• **Data entries**:
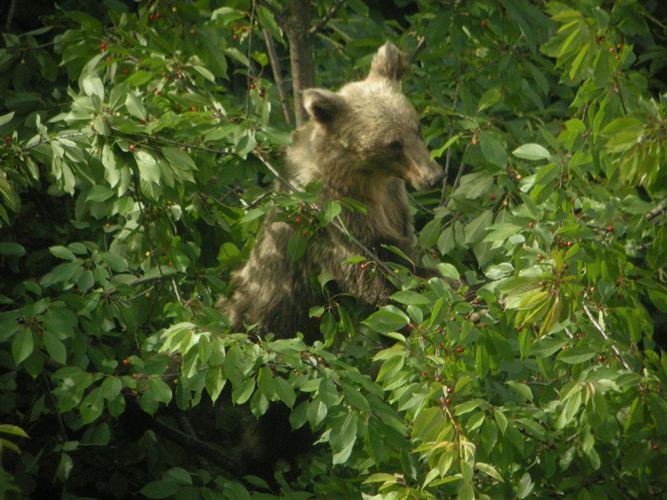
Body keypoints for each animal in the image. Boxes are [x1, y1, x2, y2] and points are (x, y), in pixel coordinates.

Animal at [222, 41, 443, 339]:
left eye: (416, 128)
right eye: (393, 144)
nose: (433, 177)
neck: (367, 176)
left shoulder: (393, 199)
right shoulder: (337, 212)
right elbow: (375, 265)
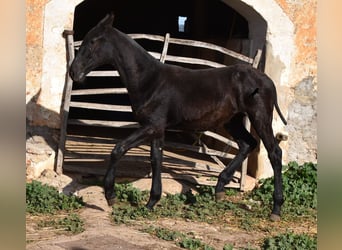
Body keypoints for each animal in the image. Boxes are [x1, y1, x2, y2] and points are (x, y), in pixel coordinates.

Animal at [69, 13, 286, 221]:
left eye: (93, 41)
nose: (73, 72)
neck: (150, 81)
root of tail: (267, 81)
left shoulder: (152, 126)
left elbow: (118, 149)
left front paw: (111, 196)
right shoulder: (156, 129)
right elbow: (156, 158)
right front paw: (151, 202)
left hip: (260, 117)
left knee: (274, 152)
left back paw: (276, 208)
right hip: (232, 121)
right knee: (247, 144)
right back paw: (219, 189)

• **What the task requires**: Leave out the images and copy every record above exactly.

• **Written response**:
Body keypoints for each animal in the image. Boxes are [x1, y1, x2, y2] and points are (x, y), in pixel coordinates.

Animal at [222, 41, 443, 339]:
left eye: (416, 128)
right eye: (393, 144)
nose: (433, 177)
neck: (367, 176)
left shoulder: (393, 199)
right shoulder: (337, 212)
right elbow: (375, 265)
Body keypoints for each animal in the image. Boxes are [x1, y1, x2, y2] and points are (x, y), in pixel coordinates.

Animal at [69, 13, 286, 221]:
left eye: (93, 41)
nose: (73, 72)
neck: (150, 81)
root of tail: (267, 81)
left shoulder: (152, 126)
left elbow: (118, 149)
left front paw: (111, 196)
right shoulder: (156, 129)
right elbow: (156, 158)
right front paw: (151, 202)
left hip: (260, 117)
left knee: (274, 152)
left back paw: (276, 208)
right hip: (232, 121)
right knee: (247, 144)
right back paw: (219, 189)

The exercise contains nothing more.